Kristin, thanks for your response and I read your post also. I guess it’s a decision only I can make in the end, I’d still like some input from others as to whether this situation would stop you from buying, in other words is the risk (septic system) too great for the rewards?
The park is two small for any great return–try at least 25 sites and if you do not have the capital SAVE UP so you can. You return per man-hour will be less than working at Wal-Mart.
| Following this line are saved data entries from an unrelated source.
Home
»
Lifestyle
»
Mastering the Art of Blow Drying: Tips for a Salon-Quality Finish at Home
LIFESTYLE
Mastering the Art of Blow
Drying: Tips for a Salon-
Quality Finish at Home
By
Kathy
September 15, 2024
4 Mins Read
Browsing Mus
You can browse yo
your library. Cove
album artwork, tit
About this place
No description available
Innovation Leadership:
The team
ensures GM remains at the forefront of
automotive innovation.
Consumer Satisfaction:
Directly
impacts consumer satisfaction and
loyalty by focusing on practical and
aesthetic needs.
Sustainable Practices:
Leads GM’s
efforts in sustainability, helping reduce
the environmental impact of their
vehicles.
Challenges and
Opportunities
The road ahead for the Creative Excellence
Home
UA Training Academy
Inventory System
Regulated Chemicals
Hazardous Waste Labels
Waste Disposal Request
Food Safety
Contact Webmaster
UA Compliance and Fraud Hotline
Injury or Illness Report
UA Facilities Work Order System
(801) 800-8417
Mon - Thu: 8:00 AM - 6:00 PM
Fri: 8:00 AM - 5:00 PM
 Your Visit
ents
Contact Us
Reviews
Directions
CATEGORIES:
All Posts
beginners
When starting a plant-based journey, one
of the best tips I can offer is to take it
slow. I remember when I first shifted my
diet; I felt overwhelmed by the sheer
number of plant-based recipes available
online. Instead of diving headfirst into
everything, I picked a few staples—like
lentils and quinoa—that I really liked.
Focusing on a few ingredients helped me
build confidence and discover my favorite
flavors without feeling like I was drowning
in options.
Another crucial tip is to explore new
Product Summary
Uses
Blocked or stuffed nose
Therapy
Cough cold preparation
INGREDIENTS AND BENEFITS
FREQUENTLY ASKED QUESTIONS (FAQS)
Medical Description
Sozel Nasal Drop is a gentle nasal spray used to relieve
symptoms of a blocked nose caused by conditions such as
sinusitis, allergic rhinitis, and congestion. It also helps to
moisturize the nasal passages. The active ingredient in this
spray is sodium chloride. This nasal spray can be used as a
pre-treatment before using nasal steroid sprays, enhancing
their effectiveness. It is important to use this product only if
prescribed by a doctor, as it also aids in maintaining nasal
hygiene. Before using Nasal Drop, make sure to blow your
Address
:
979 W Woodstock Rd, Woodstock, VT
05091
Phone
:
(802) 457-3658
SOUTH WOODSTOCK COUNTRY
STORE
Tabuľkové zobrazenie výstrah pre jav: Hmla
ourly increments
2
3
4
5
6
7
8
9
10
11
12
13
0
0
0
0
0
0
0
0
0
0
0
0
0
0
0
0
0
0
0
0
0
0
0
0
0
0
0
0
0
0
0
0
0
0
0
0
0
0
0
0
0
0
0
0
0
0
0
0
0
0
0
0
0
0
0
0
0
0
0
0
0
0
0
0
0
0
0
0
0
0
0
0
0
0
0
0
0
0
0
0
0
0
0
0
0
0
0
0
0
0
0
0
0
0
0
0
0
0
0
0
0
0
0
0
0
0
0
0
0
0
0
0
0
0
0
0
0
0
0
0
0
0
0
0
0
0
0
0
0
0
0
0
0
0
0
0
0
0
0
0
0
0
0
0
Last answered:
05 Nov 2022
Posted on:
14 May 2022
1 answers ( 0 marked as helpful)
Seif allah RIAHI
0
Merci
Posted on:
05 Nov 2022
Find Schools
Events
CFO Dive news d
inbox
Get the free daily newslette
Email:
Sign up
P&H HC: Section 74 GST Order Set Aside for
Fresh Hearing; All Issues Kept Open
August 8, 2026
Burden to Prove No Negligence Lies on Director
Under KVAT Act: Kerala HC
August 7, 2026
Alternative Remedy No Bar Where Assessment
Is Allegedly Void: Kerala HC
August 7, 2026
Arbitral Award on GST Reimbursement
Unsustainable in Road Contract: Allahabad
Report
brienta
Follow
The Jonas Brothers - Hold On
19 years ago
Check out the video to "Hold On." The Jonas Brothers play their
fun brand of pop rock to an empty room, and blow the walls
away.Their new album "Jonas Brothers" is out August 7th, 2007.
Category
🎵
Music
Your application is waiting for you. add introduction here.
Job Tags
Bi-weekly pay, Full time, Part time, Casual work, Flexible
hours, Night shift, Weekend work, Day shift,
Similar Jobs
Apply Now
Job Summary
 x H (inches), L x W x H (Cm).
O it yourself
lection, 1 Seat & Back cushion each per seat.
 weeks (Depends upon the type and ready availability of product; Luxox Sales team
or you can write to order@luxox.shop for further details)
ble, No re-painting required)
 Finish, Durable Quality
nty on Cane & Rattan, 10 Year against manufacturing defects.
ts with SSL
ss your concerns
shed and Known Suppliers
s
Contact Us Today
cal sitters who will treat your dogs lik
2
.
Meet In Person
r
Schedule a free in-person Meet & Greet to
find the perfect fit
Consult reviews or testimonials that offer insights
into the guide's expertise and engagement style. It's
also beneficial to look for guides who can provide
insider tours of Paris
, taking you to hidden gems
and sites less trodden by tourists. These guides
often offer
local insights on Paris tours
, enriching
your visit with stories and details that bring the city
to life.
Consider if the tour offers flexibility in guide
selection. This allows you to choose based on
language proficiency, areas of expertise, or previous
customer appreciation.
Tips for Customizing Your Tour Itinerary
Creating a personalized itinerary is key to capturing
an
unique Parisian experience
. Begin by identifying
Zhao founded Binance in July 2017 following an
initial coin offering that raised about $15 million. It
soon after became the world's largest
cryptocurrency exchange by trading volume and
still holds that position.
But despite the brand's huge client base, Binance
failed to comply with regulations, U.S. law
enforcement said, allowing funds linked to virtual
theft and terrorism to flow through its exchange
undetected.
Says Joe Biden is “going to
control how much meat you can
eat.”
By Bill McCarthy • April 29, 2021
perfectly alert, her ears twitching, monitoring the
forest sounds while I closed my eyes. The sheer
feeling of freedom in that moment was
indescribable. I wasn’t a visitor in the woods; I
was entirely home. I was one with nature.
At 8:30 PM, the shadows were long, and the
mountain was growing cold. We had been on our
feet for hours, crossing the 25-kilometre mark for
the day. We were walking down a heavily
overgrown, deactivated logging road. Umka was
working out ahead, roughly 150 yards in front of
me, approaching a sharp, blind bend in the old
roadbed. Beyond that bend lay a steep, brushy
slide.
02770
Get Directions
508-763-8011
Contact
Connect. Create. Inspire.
I agree that the park is too small to make sense unless you live there and enjoy that kind of thing (being the manager & maintenance person).But in the interest of gathering data, is the hillside uphill or downhill from your lots?I would imagine a large down slope area would be an excellent drainfield and the risk of flooding due to back-pressure extremely minimal. If I had acres of unusable land and a need for a septic system, that is certainly the way I would have constructed it, and that would negate some of the disadvantage of unusable land. Brandon@Sandell
I know you asked for expert opinions, so forgive me for answering since I’m certainly no expert. I just wanted to add that I’ve lived in a home with septic for 18 years and it’s never needed to be pumped.
Don’t buy that deal – it’s a nightmare waiting to happen. You will pay $65,000, end up pumping another $30,000 into infrastructure and then sell it for $40,000 (as nobody wants private utilities on a park that size). You cannot buy parks that small on anything but city water and sewer, period.